Could you copy the records below exactly, leaving out any pictures they include?

○ ○ ○ ○ ○ ○ ○

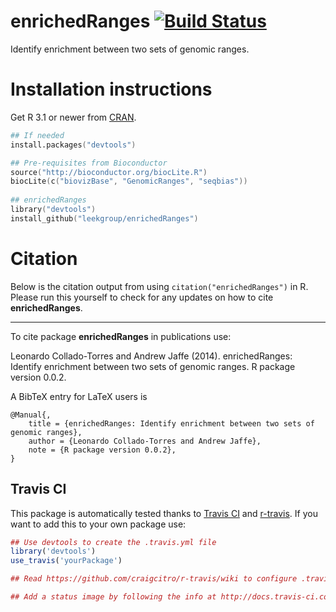 enrichedRanges [![Build Status](https://travis-ci.org/leekgroup/enrichedRanges.svg?branch=master)](https://travis-ci.org/leekgroup/enrichedRanges)
==============

Identify enrichment between two sets of genomic ranges.

# Installation instructions

Get R 3.1 or newer from [CRAN](http://cran.r-project.org/).

```S
## If needed
install.packages("devtools")

## Pre-requisites from Bioconductor
source("http://bioconductor.org/biocLite.R")
biocLite(c("biovizBase", "GenomicRanges", "seqbias"))
    
## enrichedRanges
library("devtools")
install_github("leekgroup/enrichedRanges")
```


# Citation

Below is the citation output from using `citation("enrichedRanges")` in R. 
Please run this yourself to check for any updates on how to cite 
__enrichedRanges__.

---

To cite package __enrichedRanges__ in publications use:

Leonardo Collado-Torres and Andrew Jaffe (2014). enrichedRanges: Identify enrichment between two sets of genomic ranges. R package version 0.0.2.

A BibTeX entry for LaTeX users is

```
@Manual{,
    title = {enrichedRanges: Identify enrichment between two sets of genomic ranges},
    author = {Leonardo Collado-Torres and Andrew Jaffe},
    note = {R package version 0.0.2},
}
```

## Travis CI

This package is automatically tested thanks to [Travis CI](travis-ci.org) and [r-travis](https://github.com/craigcitro/r-travis). If you want to add this to your own package use:

```R
## Use devtools to create the .travis.yml file
library('devtools')
use_travis('yourPackage')

## Read https://github.com/craigcitro/r-travis/wiki to configure .travis.yml appropriately

## Add a status image by following the info at http://docs.travis-ci.com/user/status-images/
```
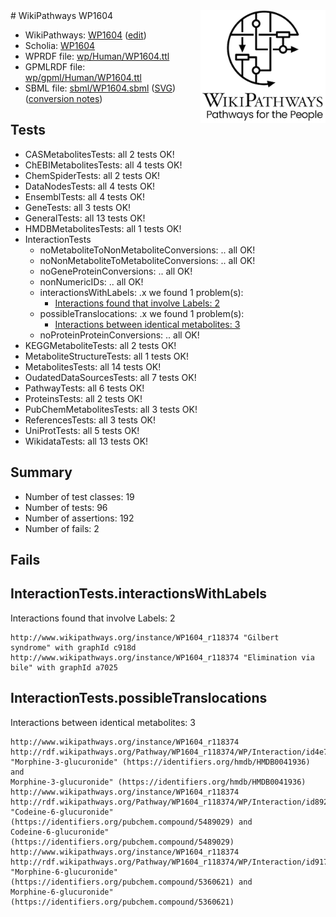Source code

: <img style="float: right; width: 200px" src="../logo.png" />
# WikiPathways WP1604

* WikiPathways: [WP1604](https://new.wikipathways.org/instance/WP1604) ([edit](https://identifiers.org/wikipathways:WP1604))
* Scholia: [WP1604](https://scholia.toolforge.org/wikipathways/WP1604)
* WPRDF file: [wp/Human/WP1604.ttl](../wp/Human/WP1604.ttl)
* GPMLRDF file: [wp/gpml/Human/WP1604.ttl](../wp/gpml/Human/WP1604.ttl)
* SBML file: [sbml/WP1604.sbml](../sbml/WP1604.sbml) ([SVG](../sbml/WP1604.svg)) ([conversion notes](../sbml/WP1604.txt))

## Tests
* CASMetabolitesTests: all 2 tests OK!
* ChEBIMetabolitesTests: all 4 tests OK!
* ChemSpiderTests: all 2 tests OK!
* DataNodesTests: all 4 tests OK!
* EnsemblTests: all 4 tests OK!
* GeneTests: all 3 tests OK!
* GeneralTests: all 13 tests OK!
* HMDBMetabolitesTests: all 1 tests OK!
* InteractionTests
    * noMetaboliteToNonMetaboliteConversions: .. all OK!
    * noNonMetaboliteToMetaboliteConversions: .. all OK!
    * noGeneProteinConversions: .. all OK!
    * nonNumericIDs: .. all OK!
    * interactionsWithLabels: .x we found 1 problem(s):
        * [Interactions found that involve Labels: 2](#630d2679)
    * possibleTranslocations: .x we found 1 problem(s):
        * [Interactions between identical metabolites: 3](#d59038c6)
    * noProteinProteinConversions: .. all OK!
* KEGGMetaboliteTests: all 2 tests OK!
* MetaboliteStructureTests: all 1 tests OK!
* MetabolitesTests: all 14 tests OK!
* OudatedDataSourcesTests: all 7 tests OK!
* PathwayTests: all 6 tests OK!
* ProteinsTests: all 2 tests OK!
* PubChemMetabolitesTests: all 3 tests OK!
* ReferencesTests: all 3 tests OK!
* UniProtTests: all 5 tests OK!
* WikidataTests: all 13 tests OK!


## Summary

* Number of test classes: 19
* Number of tests: 96
* Number of assertions: 192
* Number of fails: 2

## Fails

<a name="630d2679" />

## InteractionTests.interactionsWithLabels

Interactions found that involve Labels: 2
```
http://www.wikipathways.org/instance/WP1604_r118374 "Gilbert 
syndrome" with graphId c918d
http://www.wikipathways.org/instance/WP1604_r118374 "Elimination via bile" with graphId a7025
```

<a name="d59038c6" />

## InteractionTests.possibleTranslocations

Interactions between identical metabolites: 3
```
http://www.wikipathways.org/instance/WP1604_r118374 http://rdf.wikipathways.org/Pathway/WP1604_r118374/WP/Interaction/id4e7cb6a3 "Morphine-3-glucuronide" (https://identifiers.org/hmdb/HMDB0041936) and 
Morphine-3-glucuronide" (https://identifiers.org/hmdb/HMDB0041936)
http://www.wikipathways.org/instance/WP1604_r118374 http://rdf.wikipathways.org/Pathway/WP1604_r118374/WP/Interaction/id892fc659 "Codeine-6-glucuronide" (https://identifiers.org/pubchem.compound/5489029) and 
Codeine-6-glucuronide" (https://identifiers.org/pubchem.compound/5489029)
http://www.wikipathways.org/instance/WP1604_r118374 http://rdf.wikipathways.org/Pathway/WP1604_r118374/WP/Interaction/id917ac615 "Morphine-6-glucuronide" (https://identifiers.org/pubchem.compound/5360621) and 
Morphine-6-glucuronide" (https://identifiers.org/pubchem.compound/5360621)
```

○ ○ ○ ○ ○ ○ ○

_Answer to this task_.
 enrichedRanges [![Build Status](https://travis-ci.org/leekgroup/enrichedRanges.svg?branch=master)](https://travis-ci.org/leekgroup/enrichedRanges)
==============

Identify enrichment between two sets of genomic ranges.

# Installation instructions

Get R 3.1 or newer from [CRAN](http://cran.r-project.org/).

```S
## If needed
install.packages("devtools")

## Pre-requisites from Bioconductor
source("http://bioconductor.org/biocLite.R")
biocLite(c("biovizBase", "GenomicRanges", "seqbias"))
    
## enrichedRanges
library("devtools")
install_github("leekgroup/enrichedRanges")
```


# Citation

Below is the citation output from using `citation("enrichedRanges")` in R. 
Please run this yourself to check for any updates on how to cite 
__enrichedRanges__.

---

To cite package __enrichedRanges__ in publications use:

Leonardo Collado-Torres and Andrew Jaffe (2014). enrichedRanges: Identify enrichment between two sets of genomic ranges. R package version 0.0.2.

A BibTeX entry for LaTeX users is

```
@Manual{,
    title = {enrichedRanges: Identify enrichment between two sets of genomic ranges},
    author = {Leonardo Collado-Torres and Andrew Jaffe},
    note = {R package version 0.0.2},
}
```

## Travis CI

This package is automatically tested thanks to [Travis CI](travis-ci.org) and [r-travis](https://github.com/craigcitro/r-travis). If you want to add this to your own package use:

```R
## Use devtools to create the .travis.yml file
library('devtools')
use_travis('yourPackage')

## Read https://github.com/craigcitro/r-travis/wiki to configure .travis.yml appropriately

## Add a status image by following the info at http://docs.travis-ci.com/user/status-images/
```
Source code

: <img style="float: right; width: 200px" src="../logo.png" />
# WikiPathways WP1604

* WikiPathways: [WP1604](https://new.wikipathways.org/instance/WP1604) ([edit](https://identifiers.org/wikipathways:WP1604))
* Scholia: [WP1604](https://scholia.toolforge.org/wikipathways/WP1604)
* WPRDF file: [wp/Human/WP1604.ttl](../wp/Human/WP1604.ttl)
* GPMLRDF file: [wp/gpml/Human/WP1604.ttl](../wp/gpml/Human/WP1604.ttl)
* SBML file: [sbml/WP1604.sbml](../sbml/WP1604.sbml) ([SVG](../sbml/WP1604.svg)) ([conversion notes](../sbml/WP1604.txt))

## Tests
* CASMetabolitesTests: all 2 tests OK!
* ChEBIMetabolitesTests: all 4 tests OK!
* ChemSpiderTests: all 2 tests OK!
* DataNodesTests: all 4 tests OK!
* EnsemblTests: all 4 tests OK!
* GeneTests: all 3 tests OK!
* GeneralTests: all 13 tests OK!
* HMDBMetabolitesTests: all 1 tests OK!
* InteractionTests
    * noMetaboliteToNonMetaboliteConversions: .. all OK!
    * noNonMetaboliteToMetaboliteConversions: .. all OK!
    * noGeneProteinConversions: .. all OK!
    * nonNumericIDs: .. all OK!
    * interactionsWithLabels: .x we found 1 problem(s):
        * [Interactions found that involve Labels: 2](#630d2679)
    * possibleTranslocations: .x we found 1 problem(s):
        * [Interactions between identical metabolites: 3](#d59038c6)
    * noProteinProteinConversions: .. all OK!
* KEGGMetaboliteTests: all 2 tests OK!
* MetaboliteStructureTests: all 1 tests OK!
* MetabolitesTests: all 14 tests OK!
* OudatedDataSourcesTests: all 7 tests OK!
* PathwayTests: all 6 tests OK!
* ProteinsTests: all 2 tests OK!
* PubChemMetabolitesTests: all 3 tests OK!
* ReferencesTests: all 3 tests OK!
* UniProtTests: all 5 tests OK!
* WikidataTests: all 13 tests OK!


## Summary

* Number of test classes: 19
* Number of tests: 96
* Number of assertions: 192
* Number of fails: 2

## Fails

<a name="630d2679" />

## InteractionTests.interactionsWithLabels

Interactions found that involve Labels: 2
```
http://www.wikipathways.org/instance/WP1604_r118374 "Gilbert 
syndrome" with graphId c918d
http://www.wikipathways.org/instance/WP1604_r118374 "Elimination via bile" with graphId a7025
```

<a name="d59038c6" />

## InteractionTests.possibleTranslocations

Interactions between identical metabolites: 3
```
http://www.wikipathways.org/instance/WP1604_r118374 http://rdf.wikipathways.org/Pathway/WP1604_r118374/WP/Interaction/id4e7cb6a3 "Morphine-3-glucuronide" (https://identifiers.org/hmdb/HMDB0041936) and 
Morphine-3-glucuronide" (https://identifiers.org/hmdb/HMDB0041936)
http://www.wikipathways.org/instance/WP1604_r118374 http://rdf.wikipathways.org/Pathway/WP1604_r118374/WP/Interaction/id892fc659 "Codeine-6-glucuronide" (https://identifiers.org/pubchem.compound/5489029) and 
Codeine-6-glucuronide" (https://identifiers.org/pubchem.compound/5489029)
http://www.wikipathways.org/instance/WP1604_r118374 http://rdf.wikipathways.org/Pathway/WP1604_r118374/WP/Interaction/id917ac615 "Morphine-6-glucuronide" (https://identifiers.org/pubchem.compound/5360621) and 
Morphine-6-glucuronide" (https://identifiers.org/pubchem.compound/5360621)
```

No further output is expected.